The results achieved by Müller et al10 corroborated our suspicions about sertraline. Also, the retested (3 months after the operation) PCHE value (2762 IU/L) was seen to have returned to normal after the patient gave up using sertraline under the supervision of a psychiatrist. We did not discover any case that implied an interaction between sertraline and pseudocholinesterase in our literature review, and we believe this is the first presentation of such a case.
When we understood that we were dealing with a case of acquired PCHE deficiency, we made our treatment plan. Our main aim was to administer a supportive treatment to the patient until enzyme activity returned to normal. Therefore we did not consider a blood transfusion (considering the risks of blood transfusion, such as allergic reactions, infection, fever reaction). We also avoided administering drugs (such as calcium, neostigmine) that might complicate the present condition. The clinician should be especially aware that administering neostigmine to a patient with prolonged mivacurium-induced block will inhibit plasma cholinesterase activity. Therefore, blood should not be drawn for cholinesterase activity until the effect of neostigmine dissipates.
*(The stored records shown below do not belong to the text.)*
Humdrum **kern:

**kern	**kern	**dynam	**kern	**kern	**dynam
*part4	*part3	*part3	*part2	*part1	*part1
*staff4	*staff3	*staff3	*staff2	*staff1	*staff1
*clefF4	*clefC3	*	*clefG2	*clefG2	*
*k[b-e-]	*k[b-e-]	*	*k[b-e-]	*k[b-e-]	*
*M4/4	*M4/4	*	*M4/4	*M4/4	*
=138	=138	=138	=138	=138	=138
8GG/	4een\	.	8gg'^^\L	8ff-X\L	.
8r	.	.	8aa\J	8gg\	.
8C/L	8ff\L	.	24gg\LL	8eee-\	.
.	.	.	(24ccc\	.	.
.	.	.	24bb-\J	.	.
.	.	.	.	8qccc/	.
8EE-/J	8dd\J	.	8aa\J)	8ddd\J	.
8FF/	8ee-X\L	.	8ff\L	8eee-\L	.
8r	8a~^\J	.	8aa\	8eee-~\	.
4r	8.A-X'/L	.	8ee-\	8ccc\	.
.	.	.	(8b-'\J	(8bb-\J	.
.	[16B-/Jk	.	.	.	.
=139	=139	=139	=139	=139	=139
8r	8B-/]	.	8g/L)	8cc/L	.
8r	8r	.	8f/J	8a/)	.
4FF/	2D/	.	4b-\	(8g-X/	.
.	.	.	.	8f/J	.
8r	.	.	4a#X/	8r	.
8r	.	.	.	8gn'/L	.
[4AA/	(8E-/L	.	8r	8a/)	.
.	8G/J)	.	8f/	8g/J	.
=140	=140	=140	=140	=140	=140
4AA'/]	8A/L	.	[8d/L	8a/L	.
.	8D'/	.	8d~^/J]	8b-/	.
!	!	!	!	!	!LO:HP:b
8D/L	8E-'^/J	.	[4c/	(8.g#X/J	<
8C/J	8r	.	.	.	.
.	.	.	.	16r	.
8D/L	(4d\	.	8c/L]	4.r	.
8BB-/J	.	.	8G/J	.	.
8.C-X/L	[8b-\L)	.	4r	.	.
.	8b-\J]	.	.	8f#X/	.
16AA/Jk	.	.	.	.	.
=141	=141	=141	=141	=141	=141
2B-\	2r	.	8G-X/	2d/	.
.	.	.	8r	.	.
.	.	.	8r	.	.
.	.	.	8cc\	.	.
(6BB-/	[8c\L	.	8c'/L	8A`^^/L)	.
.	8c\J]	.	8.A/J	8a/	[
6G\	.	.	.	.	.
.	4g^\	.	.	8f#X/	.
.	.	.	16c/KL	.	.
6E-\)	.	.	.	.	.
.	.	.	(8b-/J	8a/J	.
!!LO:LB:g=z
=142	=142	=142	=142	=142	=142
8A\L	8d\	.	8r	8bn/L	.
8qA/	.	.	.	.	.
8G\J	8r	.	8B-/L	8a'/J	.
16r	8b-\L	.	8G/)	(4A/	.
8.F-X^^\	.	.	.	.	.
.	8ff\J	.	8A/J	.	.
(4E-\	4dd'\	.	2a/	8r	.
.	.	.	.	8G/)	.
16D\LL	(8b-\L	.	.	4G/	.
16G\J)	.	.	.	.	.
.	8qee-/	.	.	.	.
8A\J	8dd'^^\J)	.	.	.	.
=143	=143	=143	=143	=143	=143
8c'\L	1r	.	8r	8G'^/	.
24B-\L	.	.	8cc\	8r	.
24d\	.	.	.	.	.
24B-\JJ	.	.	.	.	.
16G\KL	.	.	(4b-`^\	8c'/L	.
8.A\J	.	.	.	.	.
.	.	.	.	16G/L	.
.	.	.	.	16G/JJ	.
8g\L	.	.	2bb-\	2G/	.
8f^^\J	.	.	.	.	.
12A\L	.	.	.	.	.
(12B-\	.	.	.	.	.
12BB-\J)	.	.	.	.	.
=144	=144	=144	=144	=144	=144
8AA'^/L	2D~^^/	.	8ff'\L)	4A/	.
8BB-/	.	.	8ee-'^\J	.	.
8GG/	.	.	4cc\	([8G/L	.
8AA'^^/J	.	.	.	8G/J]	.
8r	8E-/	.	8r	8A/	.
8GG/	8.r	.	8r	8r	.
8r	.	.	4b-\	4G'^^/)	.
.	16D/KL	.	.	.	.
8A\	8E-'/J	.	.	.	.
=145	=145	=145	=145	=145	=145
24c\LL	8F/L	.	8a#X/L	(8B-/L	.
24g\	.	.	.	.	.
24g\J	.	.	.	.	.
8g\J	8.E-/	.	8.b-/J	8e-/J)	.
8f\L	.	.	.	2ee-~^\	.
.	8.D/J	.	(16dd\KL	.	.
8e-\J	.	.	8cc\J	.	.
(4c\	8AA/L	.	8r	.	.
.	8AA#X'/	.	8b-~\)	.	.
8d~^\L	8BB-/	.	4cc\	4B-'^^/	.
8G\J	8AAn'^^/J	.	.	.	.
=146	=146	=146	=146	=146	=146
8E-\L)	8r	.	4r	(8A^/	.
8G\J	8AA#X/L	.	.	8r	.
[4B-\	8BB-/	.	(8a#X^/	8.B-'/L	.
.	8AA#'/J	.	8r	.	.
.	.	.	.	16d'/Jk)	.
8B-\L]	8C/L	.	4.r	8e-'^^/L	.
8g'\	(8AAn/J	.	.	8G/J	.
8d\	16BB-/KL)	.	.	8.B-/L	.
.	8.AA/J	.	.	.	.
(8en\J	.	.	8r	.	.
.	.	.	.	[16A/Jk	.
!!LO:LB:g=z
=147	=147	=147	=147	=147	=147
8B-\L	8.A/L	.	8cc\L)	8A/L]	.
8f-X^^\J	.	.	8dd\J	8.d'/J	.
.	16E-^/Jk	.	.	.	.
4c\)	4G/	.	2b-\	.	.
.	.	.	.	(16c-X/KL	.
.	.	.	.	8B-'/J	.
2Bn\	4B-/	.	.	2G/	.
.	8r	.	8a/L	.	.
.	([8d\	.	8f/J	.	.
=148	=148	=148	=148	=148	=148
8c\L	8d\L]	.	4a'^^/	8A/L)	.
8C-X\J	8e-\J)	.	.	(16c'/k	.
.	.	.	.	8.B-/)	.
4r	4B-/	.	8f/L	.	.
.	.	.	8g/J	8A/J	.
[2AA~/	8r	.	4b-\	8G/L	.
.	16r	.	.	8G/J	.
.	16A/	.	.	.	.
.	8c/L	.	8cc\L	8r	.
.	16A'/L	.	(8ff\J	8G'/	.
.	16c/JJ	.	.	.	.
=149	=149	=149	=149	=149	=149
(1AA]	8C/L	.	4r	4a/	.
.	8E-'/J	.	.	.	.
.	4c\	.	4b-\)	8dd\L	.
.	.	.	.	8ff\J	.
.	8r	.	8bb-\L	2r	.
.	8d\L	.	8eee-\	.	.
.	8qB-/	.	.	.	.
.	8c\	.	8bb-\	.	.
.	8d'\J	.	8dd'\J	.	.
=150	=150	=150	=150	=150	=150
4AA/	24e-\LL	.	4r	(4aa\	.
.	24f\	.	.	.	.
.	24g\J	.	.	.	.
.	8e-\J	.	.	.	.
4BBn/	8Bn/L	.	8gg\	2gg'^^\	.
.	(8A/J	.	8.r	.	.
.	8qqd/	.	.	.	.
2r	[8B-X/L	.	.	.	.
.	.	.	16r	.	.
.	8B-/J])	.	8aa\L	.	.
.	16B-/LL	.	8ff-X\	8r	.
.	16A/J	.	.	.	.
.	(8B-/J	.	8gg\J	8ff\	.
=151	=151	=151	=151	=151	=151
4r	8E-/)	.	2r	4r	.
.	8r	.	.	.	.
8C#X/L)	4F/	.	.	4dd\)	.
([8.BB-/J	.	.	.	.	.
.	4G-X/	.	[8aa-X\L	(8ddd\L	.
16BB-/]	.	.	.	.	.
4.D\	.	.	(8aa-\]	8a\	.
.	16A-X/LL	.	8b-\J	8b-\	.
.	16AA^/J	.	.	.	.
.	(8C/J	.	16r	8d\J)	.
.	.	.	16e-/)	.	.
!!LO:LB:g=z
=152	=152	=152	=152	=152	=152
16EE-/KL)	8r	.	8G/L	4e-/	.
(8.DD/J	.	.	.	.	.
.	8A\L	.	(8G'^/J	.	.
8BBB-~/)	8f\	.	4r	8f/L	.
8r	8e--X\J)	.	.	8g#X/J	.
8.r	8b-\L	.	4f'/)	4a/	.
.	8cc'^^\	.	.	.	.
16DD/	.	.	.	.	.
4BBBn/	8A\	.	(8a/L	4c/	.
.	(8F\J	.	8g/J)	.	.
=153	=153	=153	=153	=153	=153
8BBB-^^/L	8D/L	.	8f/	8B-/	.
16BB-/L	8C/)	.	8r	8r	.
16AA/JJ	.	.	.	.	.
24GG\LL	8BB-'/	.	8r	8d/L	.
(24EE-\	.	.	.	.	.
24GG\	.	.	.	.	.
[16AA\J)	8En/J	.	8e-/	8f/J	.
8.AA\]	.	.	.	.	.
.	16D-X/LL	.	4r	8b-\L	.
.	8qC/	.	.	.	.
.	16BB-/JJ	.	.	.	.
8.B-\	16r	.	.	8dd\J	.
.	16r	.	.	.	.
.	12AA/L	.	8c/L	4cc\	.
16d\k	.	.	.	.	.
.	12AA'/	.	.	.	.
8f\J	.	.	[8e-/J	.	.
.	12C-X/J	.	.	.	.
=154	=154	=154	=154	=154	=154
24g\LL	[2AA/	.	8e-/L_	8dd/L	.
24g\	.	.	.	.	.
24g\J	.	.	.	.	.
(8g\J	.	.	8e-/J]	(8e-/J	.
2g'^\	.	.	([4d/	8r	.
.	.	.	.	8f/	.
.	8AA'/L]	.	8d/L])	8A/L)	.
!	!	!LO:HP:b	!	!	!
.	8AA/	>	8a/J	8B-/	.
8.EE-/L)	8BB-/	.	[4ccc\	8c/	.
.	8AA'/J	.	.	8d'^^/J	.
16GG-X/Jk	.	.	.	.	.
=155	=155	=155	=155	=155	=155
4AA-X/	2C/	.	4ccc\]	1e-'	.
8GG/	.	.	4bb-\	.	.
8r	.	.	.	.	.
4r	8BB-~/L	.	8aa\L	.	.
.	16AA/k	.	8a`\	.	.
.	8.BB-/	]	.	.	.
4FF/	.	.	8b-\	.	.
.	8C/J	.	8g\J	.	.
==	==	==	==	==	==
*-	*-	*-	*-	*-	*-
In our case, when we suspected PCHE deficiency, together with PNS findings, we sent the blood samples to the laboratory for enzyme analysis. Consequently, we supported our case solely with sedation, mechanical ventilation, and PNS monitoring, and without neostigmine application.
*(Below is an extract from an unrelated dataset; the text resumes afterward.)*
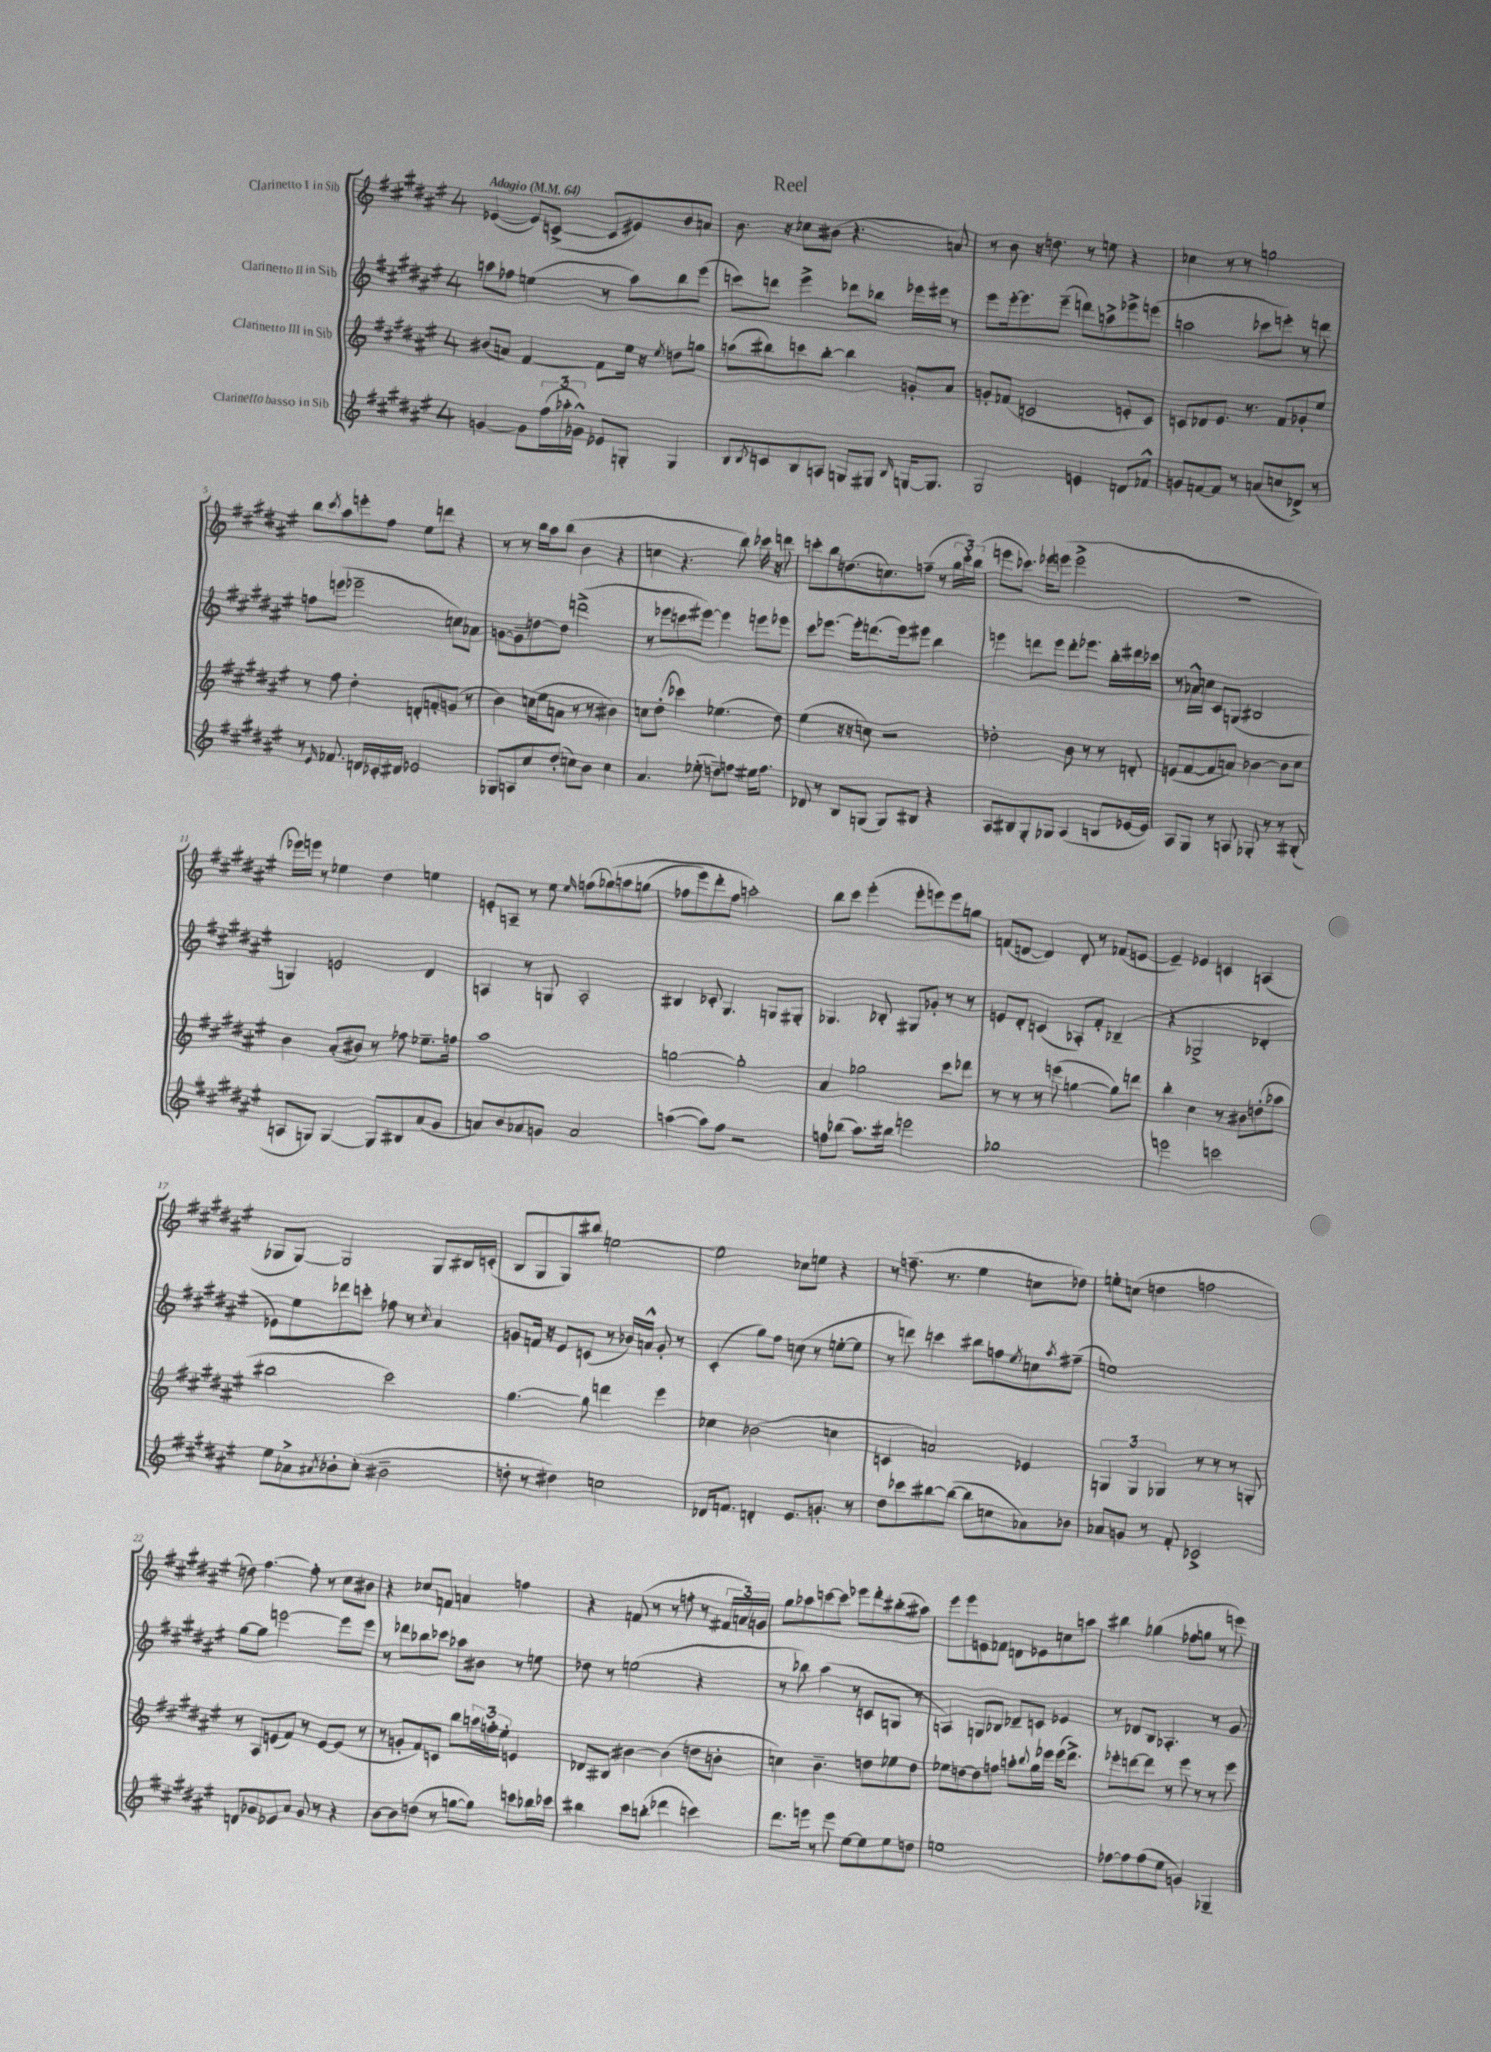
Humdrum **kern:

Prolonged blocks may be encountered as a result of PCHE enzyme deficiency when mivacurium is used. In our case, this situation was due to sertraline, which is commonly administered for various psychiatric disorders, particularly depression.
In this context, we believe two issues should be highlighted. Firstly, while examining the drugs used by patients during preoperative anesthesia anamnesis, next-generation antidepressants (especially SSRIs) should not be ignored. As in the case reported, this group of drugs, known to have a wide safety margin, may cause casual and unexpected block prolongation when used along with drugs (mivacurium and succinylcholine) that are hydrolyzed especially by PCHE activity during anesthesia.
Secondly, in these situations, attempted reversal of the block was at best only partially successful, and the patients were partially paralyzed and minimally sedated while attempts were made to have them breathe – a very unpleasant experience. In cases of prolonged block, no reversal was attempted. The patients were kept sedated, and their lungs mechanically ventilated until the block recovered spontaneously, and then extubated without problem.
The author reports no conflicts of interest.
*Monitoring included electrocardiography (ECG), noninvasive arterial blood pressure (NIBP), oxygen saturation (SpO2), capnography (ETCO2), and peripheral nerve stimulator (PNS) monitoring applied over the ulnar nerve in this case.